* **THE TASK**
Print the following records verbatim, reproducing every line without changes.

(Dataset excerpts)
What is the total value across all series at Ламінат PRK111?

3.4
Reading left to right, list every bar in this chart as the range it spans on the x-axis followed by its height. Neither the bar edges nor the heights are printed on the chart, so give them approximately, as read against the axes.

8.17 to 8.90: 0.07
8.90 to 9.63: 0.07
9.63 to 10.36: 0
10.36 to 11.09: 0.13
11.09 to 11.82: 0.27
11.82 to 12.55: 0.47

* **PROBLEM SOLUTION**
What is the total value across all series at Ламінат PRK111?

3.4
Reading left to right, list every bar in this chart as the range it spans on the x-axis followed by its height. Neither the bar edges nor the heights are printed on the chart, so give them approximately, as read against the axes.

8.17 to 8.90: 0.07
8.90 to 9.63: 0.07
9.63 to 10.36: 0
10.36 to 11.09: 0.13
11.09 to 11.82: 0.27
11.82 to 12.55: 0.47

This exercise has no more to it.